- [Задание] Продолжите отрывок о шекспировской «Буре», начав сразу после его последнего предложения.

Антонио подбивает Себастьяна свергнуть с трона Алонзо и для этого убить его во сне. После минутного колебания Себастьян соглашается, а убийство Антонио готов совершить собственноручно. Былое преступление, извлеченное из души Антонио хитростью Просперо и с быстротой молнии перенесенное в настоящее, в наэлектризованную обстановку острова, представляет собой нечто большее, чем искажение временной перспективы, необходимое, чтобы вновь разыграть преступление, которое двенадцать лет назад совершил Антонио, низложив с миланского трона Просперо. Все это отчасти меняет расстановку действующих лиц, но зато проясняет отношения между ними.
Король Алонзо как подстрекатель и соучастник захвата власти (в Милане —
Такое отождествление оказывается благоприятным для Фердинанда как будущего зятя Просперо, способствует усилению неаполитанской короны благодаря счастливой коронации Миранды, дочери Просперо (как и было задумано им с самого начала), ведет к примирение Алонзо и Просперо, а также — к возвращению Просперо в его герцогство.
…Таким образом, брат Просперо — это Антонио-Алонзо-Себастьян, а не просто Антонио, то есть трехчастный комплекс, одно звено которого — личность довольно мелкая (Себастьян), другое — лицо беспредельно злобное и готовое применить оружие (Антонио), а третье — при всей своей несомненной жестокости способное к раскаянью (Алонзо). Все три компонента необходимы Шекспиру для задуманной им хореографии. Если посмотреть на героев под этим углом зрения, становится ясно, что разные штрихи и детали, обогащающие повествование (вроде вскользь упомянутого храброго сына Антонио), необходимы для достижения общей гармонии пьесы и благополучного решения «трагического уравнения»…
«Буря» и Дидона
<…> В памяти елизаветинцев Дидона жила постоянно, все помнили ее трагическую историю, как она изложена в первых четырех книгах «Энеиды» Вергилия, служившей одним из краеугольных камней культуры Возрождения, а значит, и елизаветинского театра, и творческой фантазии Шекспира. Под особо сильным впечатлением он, надо думать, был от первой части «Энеиды», которая как бы стала реестром образов и сюжетных ходов его пьес. На оркестровку его «трагического уравнения» поэма повлияла далеко не косвенным образом. Так, в «Буре» много откровенных аллюзий на «Энеиду», которая, как и последняя шекспировская пьеса, начинается штормом, выбросившим героя на берег таинственного острова. Спасаясь от бури, он попадает туда, где Дидона создает свое новое государство.

- [Материал]

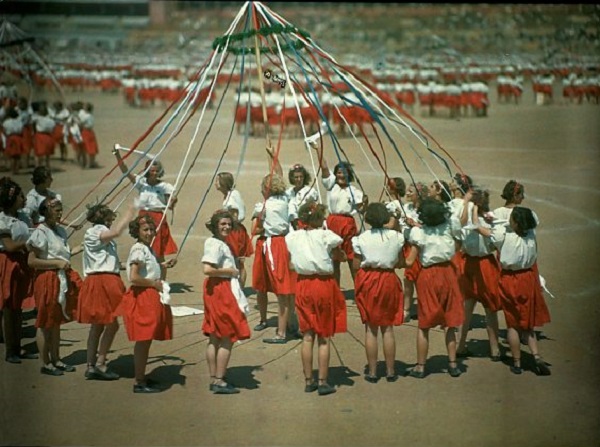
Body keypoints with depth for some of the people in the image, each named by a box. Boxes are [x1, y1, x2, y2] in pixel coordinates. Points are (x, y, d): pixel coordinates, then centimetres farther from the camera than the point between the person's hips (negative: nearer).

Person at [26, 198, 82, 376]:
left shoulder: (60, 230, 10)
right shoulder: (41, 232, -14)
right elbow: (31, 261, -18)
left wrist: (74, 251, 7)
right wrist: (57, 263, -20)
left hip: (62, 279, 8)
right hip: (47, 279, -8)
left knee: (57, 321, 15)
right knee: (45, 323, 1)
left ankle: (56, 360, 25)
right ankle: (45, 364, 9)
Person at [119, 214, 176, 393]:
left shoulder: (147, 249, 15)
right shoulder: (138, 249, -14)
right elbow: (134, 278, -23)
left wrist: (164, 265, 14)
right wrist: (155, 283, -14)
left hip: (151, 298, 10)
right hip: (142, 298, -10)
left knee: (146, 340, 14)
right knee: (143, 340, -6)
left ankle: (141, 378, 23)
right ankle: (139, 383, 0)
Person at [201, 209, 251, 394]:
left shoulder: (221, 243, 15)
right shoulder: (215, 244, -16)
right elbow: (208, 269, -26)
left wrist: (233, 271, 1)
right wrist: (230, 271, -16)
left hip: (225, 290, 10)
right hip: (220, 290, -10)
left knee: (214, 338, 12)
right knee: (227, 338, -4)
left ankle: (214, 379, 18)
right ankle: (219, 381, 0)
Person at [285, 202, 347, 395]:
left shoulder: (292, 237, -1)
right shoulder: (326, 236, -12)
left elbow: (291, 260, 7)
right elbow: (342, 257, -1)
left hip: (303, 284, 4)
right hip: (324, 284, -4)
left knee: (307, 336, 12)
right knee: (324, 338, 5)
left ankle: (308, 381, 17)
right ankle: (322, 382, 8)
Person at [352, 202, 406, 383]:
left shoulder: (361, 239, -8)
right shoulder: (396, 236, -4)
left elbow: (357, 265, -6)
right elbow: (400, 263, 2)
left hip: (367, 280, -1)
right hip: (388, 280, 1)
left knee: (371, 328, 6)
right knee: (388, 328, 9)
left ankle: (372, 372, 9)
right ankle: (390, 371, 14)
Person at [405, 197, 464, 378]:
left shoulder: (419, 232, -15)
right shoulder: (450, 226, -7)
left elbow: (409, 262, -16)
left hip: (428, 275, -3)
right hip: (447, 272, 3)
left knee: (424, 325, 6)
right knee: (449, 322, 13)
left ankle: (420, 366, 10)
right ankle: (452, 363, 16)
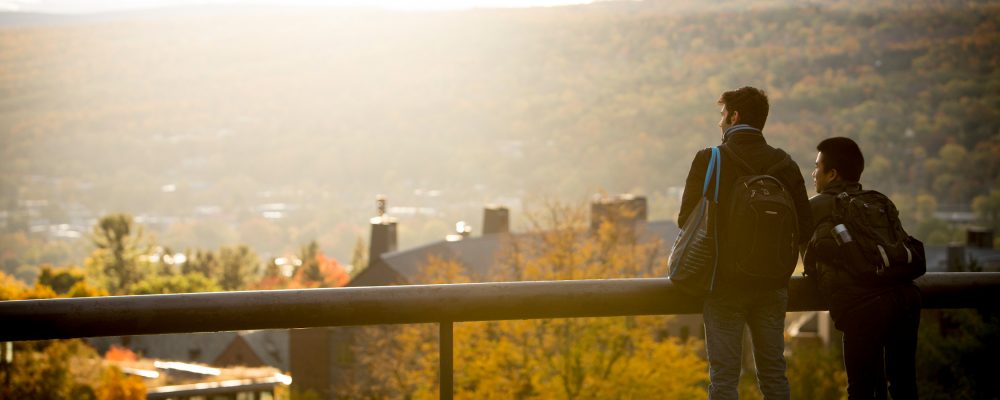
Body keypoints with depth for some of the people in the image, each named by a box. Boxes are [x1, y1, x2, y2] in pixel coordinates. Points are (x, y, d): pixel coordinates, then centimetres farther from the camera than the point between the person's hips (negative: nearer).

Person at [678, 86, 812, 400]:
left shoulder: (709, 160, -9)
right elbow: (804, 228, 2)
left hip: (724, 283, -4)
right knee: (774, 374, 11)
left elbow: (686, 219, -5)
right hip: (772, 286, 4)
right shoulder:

...

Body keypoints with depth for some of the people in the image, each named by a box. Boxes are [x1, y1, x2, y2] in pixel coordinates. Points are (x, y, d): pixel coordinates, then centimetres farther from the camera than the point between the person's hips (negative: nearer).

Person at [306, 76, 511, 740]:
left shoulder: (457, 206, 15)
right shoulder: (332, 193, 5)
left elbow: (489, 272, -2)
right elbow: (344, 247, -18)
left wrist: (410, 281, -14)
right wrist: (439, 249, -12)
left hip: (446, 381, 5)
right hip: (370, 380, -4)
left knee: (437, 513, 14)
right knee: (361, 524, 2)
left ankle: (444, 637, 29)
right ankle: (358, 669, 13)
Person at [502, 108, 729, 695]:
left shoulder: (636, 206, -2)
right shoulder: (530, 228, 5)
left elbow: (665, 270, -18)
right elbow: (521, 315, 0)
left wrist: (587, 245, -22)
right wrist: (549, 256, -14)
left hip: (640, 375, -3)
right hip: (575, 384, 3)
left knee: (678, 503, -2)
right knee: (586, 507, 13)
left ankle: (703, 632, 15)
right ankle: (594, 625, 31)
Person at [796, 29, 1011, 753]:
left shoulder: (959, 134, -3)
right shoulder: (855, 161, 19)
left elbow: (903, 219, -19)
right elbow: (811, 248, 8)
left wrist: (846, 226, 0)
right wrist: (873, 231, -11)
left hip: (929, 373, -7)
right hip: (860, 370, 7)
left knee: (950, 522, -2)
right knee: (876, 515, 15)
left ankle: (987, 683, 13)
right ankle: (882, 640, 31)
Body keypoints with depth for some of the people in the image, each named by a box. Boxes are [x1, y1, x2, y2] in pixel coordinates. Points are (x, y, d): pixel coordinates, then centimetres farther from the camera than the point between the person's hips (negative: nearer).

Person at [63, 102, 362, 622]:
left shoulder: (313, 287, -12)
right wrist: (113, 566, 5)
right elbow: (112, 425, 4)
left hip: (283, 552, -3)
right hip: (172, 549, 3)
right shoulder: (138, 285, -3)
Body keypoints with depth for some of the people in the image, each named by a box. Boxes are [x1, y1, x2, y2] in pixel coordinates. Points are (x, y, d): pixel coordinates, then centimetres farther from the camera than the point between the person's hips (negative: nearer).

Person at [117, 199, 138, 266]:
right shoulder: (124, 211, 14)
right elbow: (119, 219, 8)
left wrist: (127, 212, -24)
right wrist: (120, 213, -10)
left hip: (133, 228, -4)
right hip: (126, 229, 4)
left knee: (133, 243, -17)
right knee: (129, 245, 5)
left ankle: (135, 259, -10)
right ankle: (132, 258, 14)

==

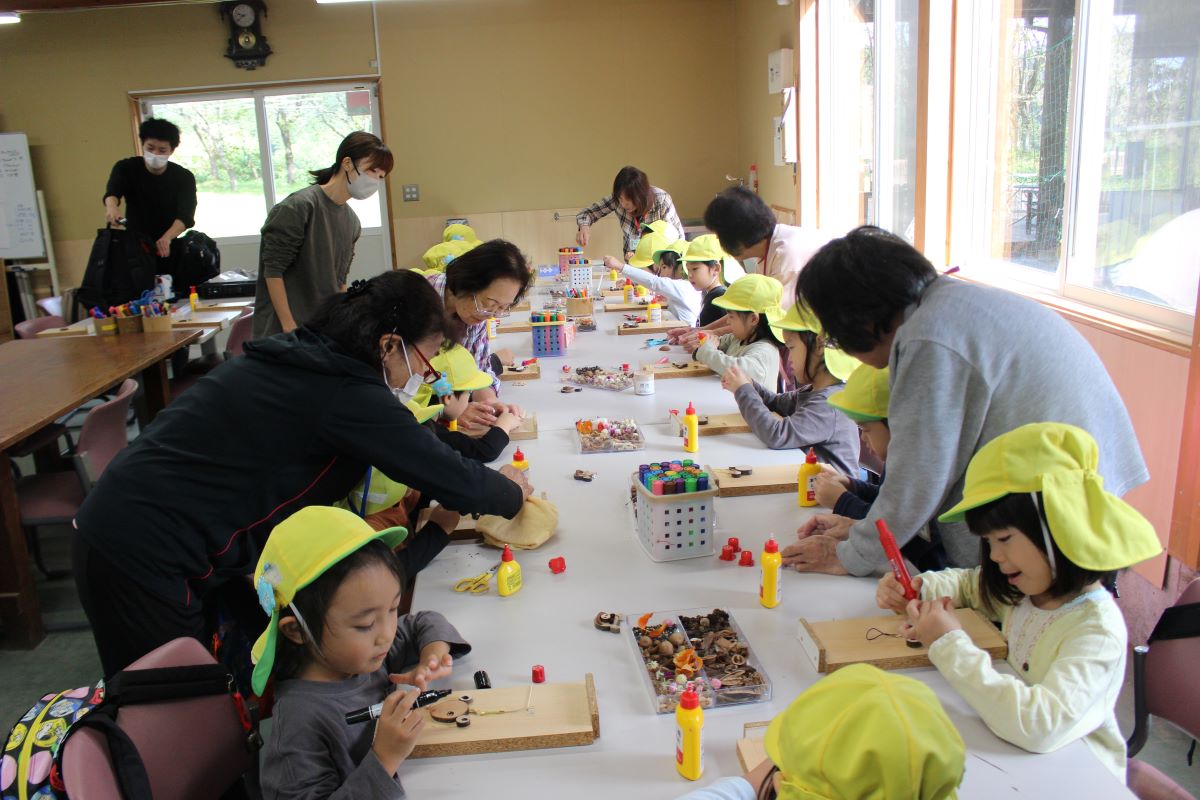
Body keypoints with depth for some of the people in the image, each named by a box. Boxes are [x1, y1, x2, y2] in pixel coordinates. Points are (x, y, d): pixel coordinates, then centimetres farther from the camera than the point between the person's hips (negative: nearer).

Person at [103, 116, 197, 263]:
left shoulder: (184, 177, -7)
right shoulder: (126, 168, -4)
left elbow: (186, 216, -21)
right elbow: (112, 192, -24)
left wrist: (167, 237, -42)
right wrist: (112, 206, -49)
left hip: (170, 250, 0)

- [Ответ]
Забравшийся вглубь острова Эней встречает Диану — целомудренную богиню-охотницу, которая выдает себя за одну из служанок Дидоны… Как и Лукреция в шекспировском трагическом мифе, Диана — одно из воплощений Великой Богини, другая ее ипостась — богиня любви Венера. Таким образом, Венера предстает перед собственным сыном в одном из своих обличий: как безусловная, абсолютная, первобытная любовь, но — любовь целомудренная.
<…> Дидона была дочерью короля Тира. Брат Дидоны погубил ее богатого супруга, который приходился ей и ее брату дядей. Здесь нельзя не увидеть сходства с судьбами многих шекспировских героинь: например, матери Гамлета (так, вергилиевский призрак мужа Дидоны, который возвращается, чтобы поведать правду, скорее всего, является прототипом Тени отца Гамлета)…
Позже Дидона переселилась в Ливию… Согласно «шекспировскому уравнению», она очутилась в безлюдной, дикой местности… И убедила короля Иорбаса дать ей столько земли, сколько сможет покрыть воловья шкура. Затем разрезала шкуру на полосы, связала необыкновенно длинную кожаную веревку и, растянув ее поперек мыса, получила остров чуть ли не целиком. Там она и построила новый город, куда попал Эней.
Из рассказа Энея о Трое и его плавании понятно, что это путешествие — нечто вроде сокращенной «Одиссеи». Выслушав этот рассказ, Дидона влюбляется в него, как Дездемона — в Отелло, повествующего о своих доблестных подвигах. Но, следуя зову судьбы, Эней оставляет Дидону. Тогда, выкрикивая страшные проклятья вслед уплывающим кораблям, она бросается в погребальный костер.
Главное в этой истории — ее фатальная страсть, представленная как победа Венеры над Юноной, а ее смерть — как ритуал, совершаемый в честь Юноны и Персефоны…
История Дидоны весьма созвучна шекспировскому «трагическому уравнению». Это самый великий и самый известный классический пример преступления против женского божества. Сам Эней — чистое воплощение Адониса: он сын Венеры, жертвенный бог, предшественник Христа и основатель Рима. <…> Шекспир на протяжении многих лет возвращается к этому сюжету. Впервые он использует его в 1592 году — когда Адонис отвергает Венеру, и несколько позже, в 1600 году, — когда Бертрам отказывается от Елены
[103].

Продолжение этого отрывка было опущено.